- Born: 9 August 1966 Jalisco, Mexico
- Died: 19 June 2015 (aged 48) Guadalajara, Jalisco
- Occupation: Politician
- Political party: PRI
- Spouse: Isabela Valencia
- Children: Javier Galván Valencia, Diana Galván Valencia, Valentina Galván Valencia

= Javier Galván =

Mexican politician (1966–2015)

Javier Alejandro Galván Guerrero (9 August 1966 – 19 June 2015) was a Mexican politician affiliated with the Institutional Revolutionary Party (PRI).
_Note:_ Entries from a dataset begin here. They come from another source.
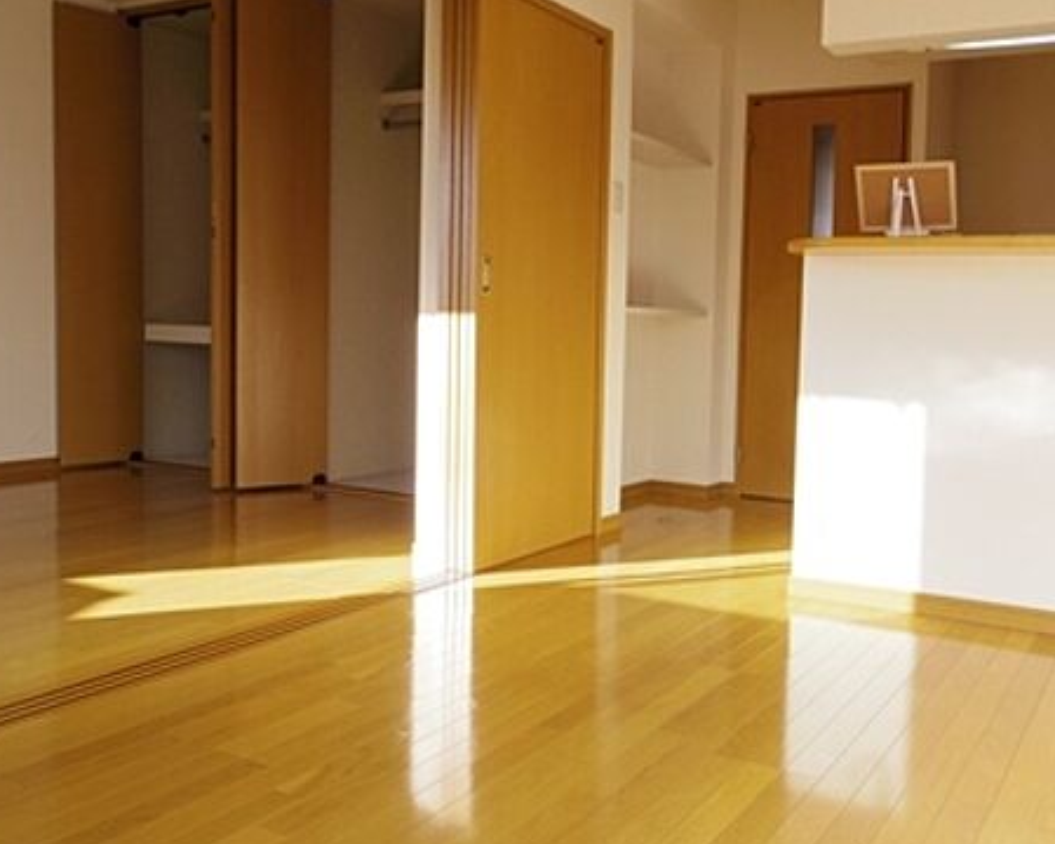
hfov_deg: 54.3
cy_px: 369
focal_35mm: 32
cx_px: 719
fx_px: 999
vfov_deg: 45.7
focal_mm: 5
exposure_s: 1/160
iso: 200
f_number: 4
In the 2003 mid-terms, he was elected to the Chamber of Deputies
to represent Jalisco's 18th district during the 59th session of Congress.

He also served two terms in the Congress of Jalisco, as the president of the PRI in Jalisco, and as the municipal president of Autlán de Navarro, Jalisco. At the time of his death, he was the state delegate of the Institute for Social Security and Services for State Workers (ISSSTE).

He was shot dead in his vehicle in Guadalajara, Jalisco, on 19 June 2015. He was the 103rd public servant murdered during the administration of Governor Aristóteles Sandoval.

==Family==
Galván Guerrero was the grandson of Gen. Marcelino García Barragán and the nephew of Javier García Paniagua.